A tad over zealous ... you do get 'em unfortunately.


----------



## brian1978 (Jul 10, 2013)

igotone said:


> brian1978 said:
> 
> 
> > Yea unlikly.... but not impossable.
> ...


Not as bad as the guy in Ayr who got done for blowing his nose..... I think roddy had a link to the story. [smiley=gossip.gif]


----------



## John-H (Jul 13, 2005)

Was that sounding his horn in the hours off darkness though?


----------



## Shug750S (Feb 6, 2012)

Cut my finger badly yesterday.

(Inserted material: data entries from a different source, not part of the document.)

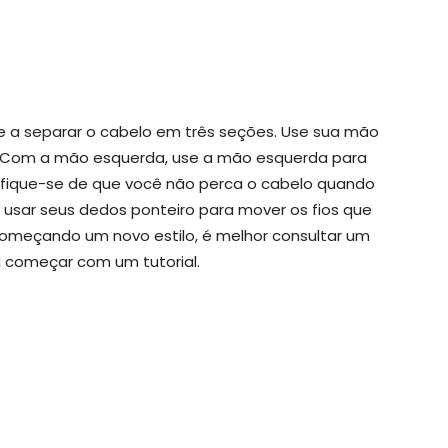
ce a separar o cabelo em três seções. Use sua mão
ta. Com a mão esquerda, use a mão esquerda para
tifique-se de que você não perca o cabelo quando
usar seus dedos ponteiro para mover os fios que
começando um novo estilo, é melhor consultar um
a começar com um tutorial.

Thanks Volcom!


----------



## TomBorehamUK (Feb 2, 2014)

I love how people knowingly commit an offence and then when it catches up on them they plead innocence and try and get out of it.....Volcom you know you were wrong to phone him while he's driving.


----------



## Lamb's TT (Apr 3, 2013)

Just to reiterate .... 1 I'm not really blaming volcom. 
2 I'm not trying to get out of this but I would rather pay £2000 in a Ghent and have no points that's all

I know I have done wrong and I accept it plain and simple

That's for a ll the answer from people actually trying 
And the the funny ones

Everything else is volcoms fault


----------



## Volcom (Apr 24, 2014)

Got a speeding fine in the post today from April! First one in 8years. I blame Volcom

Oh hold that's me oh crap.


----------



## mwad (Oct 11, 2013)

Volcom said:


> Got a speeding fine in the post today from April! First one in 8years. I blame Volcom
> 
> Oh hold that's me oh crap.


Pml :lol:

You should blame Lamb'sTT !


----------



## Lollypop86 (Oct 26, 2013)

Volcom said:


> Got a speeding fine in the post today from April! First one in 8years. I blame Volcom
> 
> Oh hold that's me oh crap.


ha ha 

J
xx


----------



## Pugwash69 (Jun 12, 2012)

No one ever phones my mobile. Damn you Volcom!


----------



## mwad (Oct 11, 2013)

Pugwash69 said:


> No one ever phones my mobile. Damn you Volcom!


----------



## Volcom (Apr 24, 2014)

Pugwash69 said:


> No one ever phones my mobile. Damn you Volcom!


Send me the digits I will put you on booty call!


----------



## Lollypop86 (Oct 26, 2013)

Lol steady on boys lol

J
Xx


----------